Minneapolis Artist Captures Bakken's Life, Landscape In 25 Paintings
MINNEAPOLIS (AP) -- More than two dozen paintings that depict life and landscape during different seasons in the heart of North Dakota's oil boom, including workers operating machinery, a train loaded with shale crude and pickup trucks lined up outside a church, will be showcased for the first time next month.
The paintings by Minneapolis artist Joe Burns document the changes brought by the modern-day gold rush for the newly available riches of northwest North Dakota. Burns took his easel and a camera to Williston for about 30 days in 2014, doing some painting on site and taking pictures of people he would later paint on canvases at his studio.
Burns, a lover of history, said he tried to capture the flood of humanity that has poured into the region without a political or environmental point of view.
"I went out there really with a complete open mind.

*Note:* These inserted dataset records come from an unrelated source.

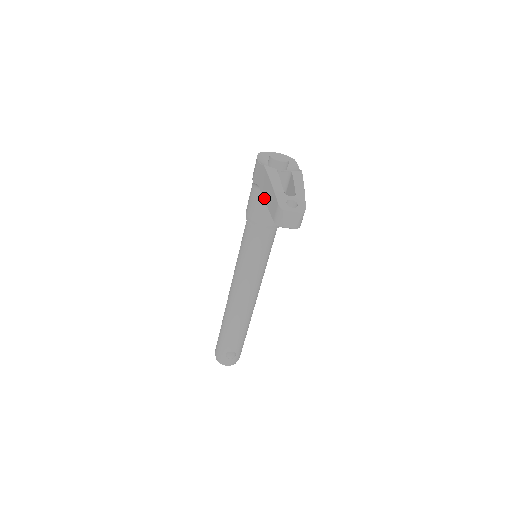
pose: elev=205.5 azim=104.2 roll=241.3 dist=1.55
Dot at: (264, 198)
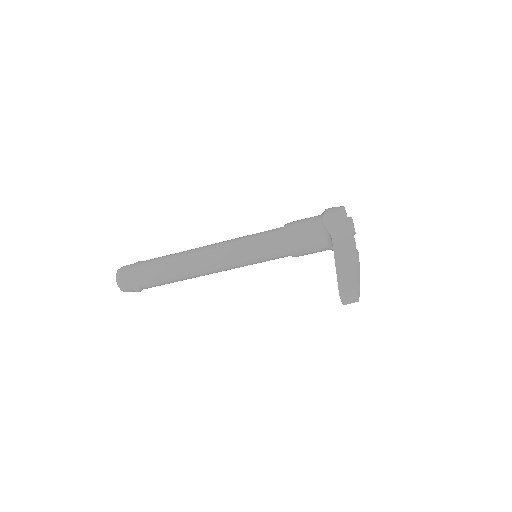
Dot at: (336, 257)
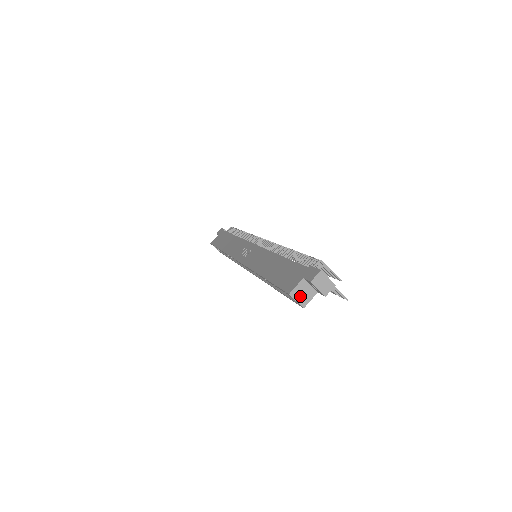
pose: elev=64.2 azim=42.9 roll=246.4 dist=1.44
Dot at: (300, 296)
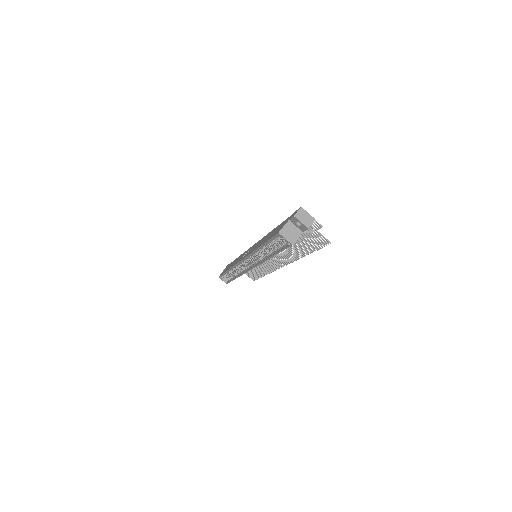
Dot at: (288, 235)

I didn't know what to expect," Burns said. "I tried to get everywhere, I went to bars, restaurants, and I was able to get out on the oil rigs. I put on hundreds of miles when I was out there just driving around, taking pictures, doing sketches of everything I could see out there."
The 25 oils will be displayed for the first time starting June 2 at James Memorial Art Center in Williston. The largest is a more than 6-foot-wide canvas showing an oil-hauling train crossing a vast prairie under a blue sky. Another shows an older man arriving at a train station with his possessions tucked under his arms. A third captures a drilling rig at night.
The art center in Williston agreed to host the exhibition because it shows a positive side to the oil boom, said Monica Tininenko, who searches for worthy artists in addition to serving as the center's administrative assistant.
"This is a very nice representation of everyday life in the oil patch," Tininenko said. "We have a lot of negativity about the area as far as how fast the boom happened, but we want to let everyone know that these oilfield workers have friends and families, and they're just like everyone else."
Burns said he wanted to paint large canvases for the collection to contrast with the way people nowadays tend to look at images.
"I kind of think today people see everything that they want to see on their phones or their computer, and that's a small screen," said Burns, who is also a high school wrestling coach. "So I really wanted to do them as big as I could. I think it's a different way at looking at things when you can see something that big."
"Canvassing the Bakken Oil Fields: Oil on Oil" will also be showcased from July 8 through August 8 at Cappella Tower in Minneapolis.